Task instructions: Would you please repeat all of the data exactly, omitting the pictures?

Dataset records:
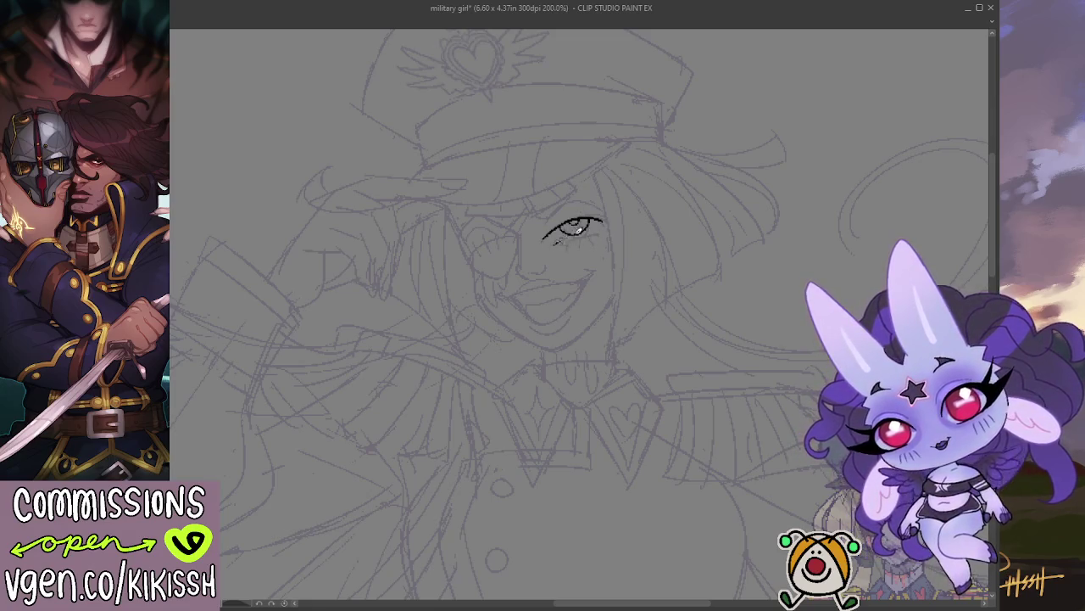
left_click_drag(553, 243, 610, 227)
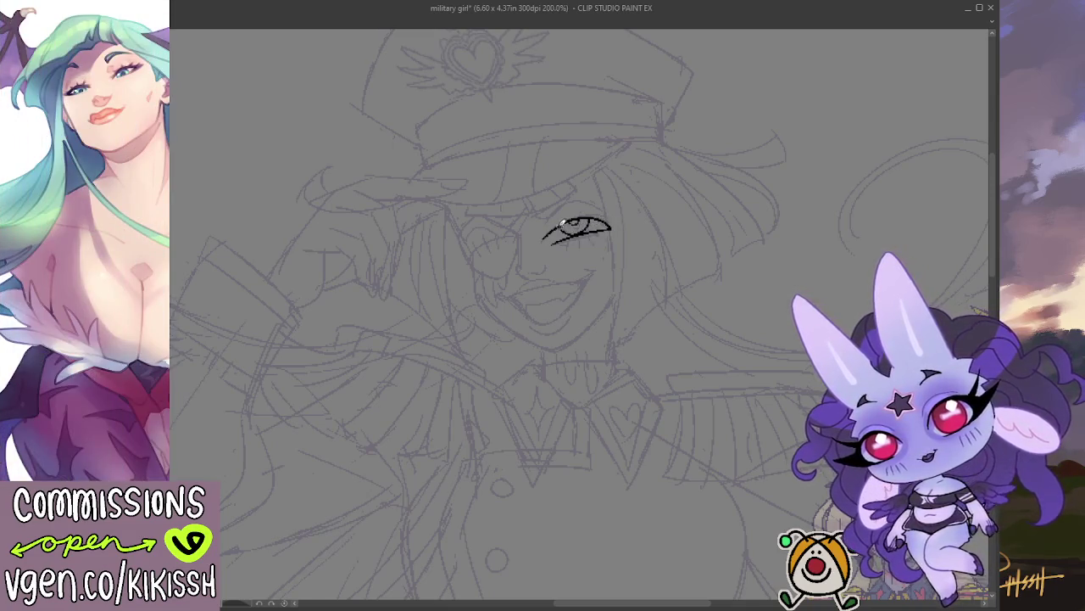
mouse_move(547, 229)
left_mouse_down()
mouse_move(612, 222)
mouse_move(585, 214)
mouse_move(616, 222)
left_mouse_up()
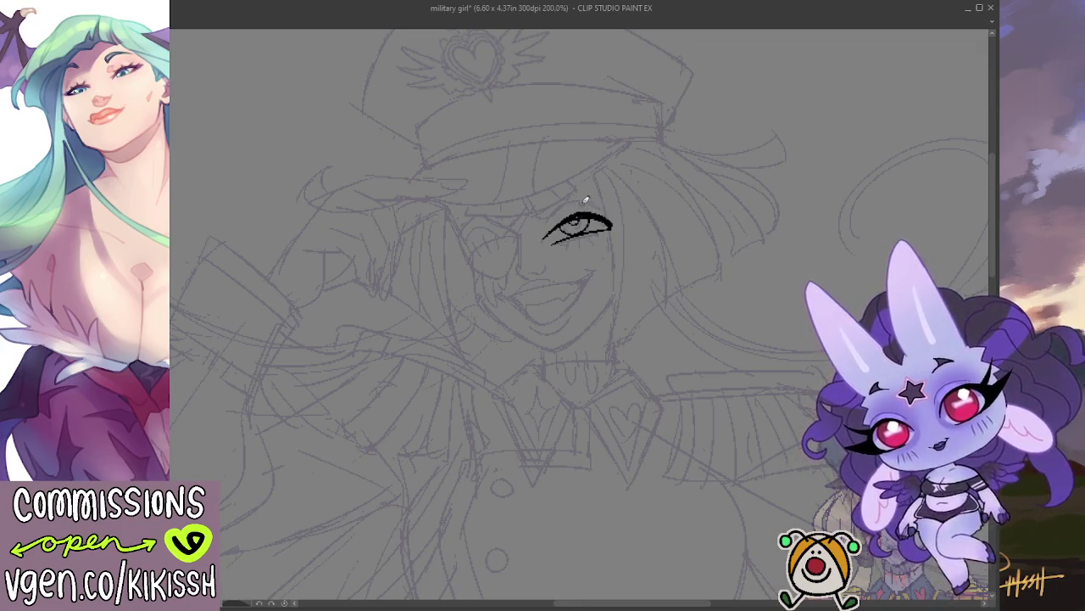
Ink lashes fanning toward the eye's outer corner and extend that corner outward.
mouse_move(585, 212)
left_mouse_down()
mouse_move(585, 197)
mouse_move(623, 200)
left_mouse_up()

Answer space:
left_click_drag(553, 243, 610, 227)
mouse_move(547, 229)
left_mouse_down()
mouse_move(612, 222)
mouse_move(585, 214)
mouse_move(616, 222)
left_mouse_up()
Ink lashes fanning toward the eye's outer corner and extend that corner outward.
mouse_move(585, 212)
left_mouse_down()
mouse_move(585, 197)
mouse_move(623, 200)
left_mouse_up()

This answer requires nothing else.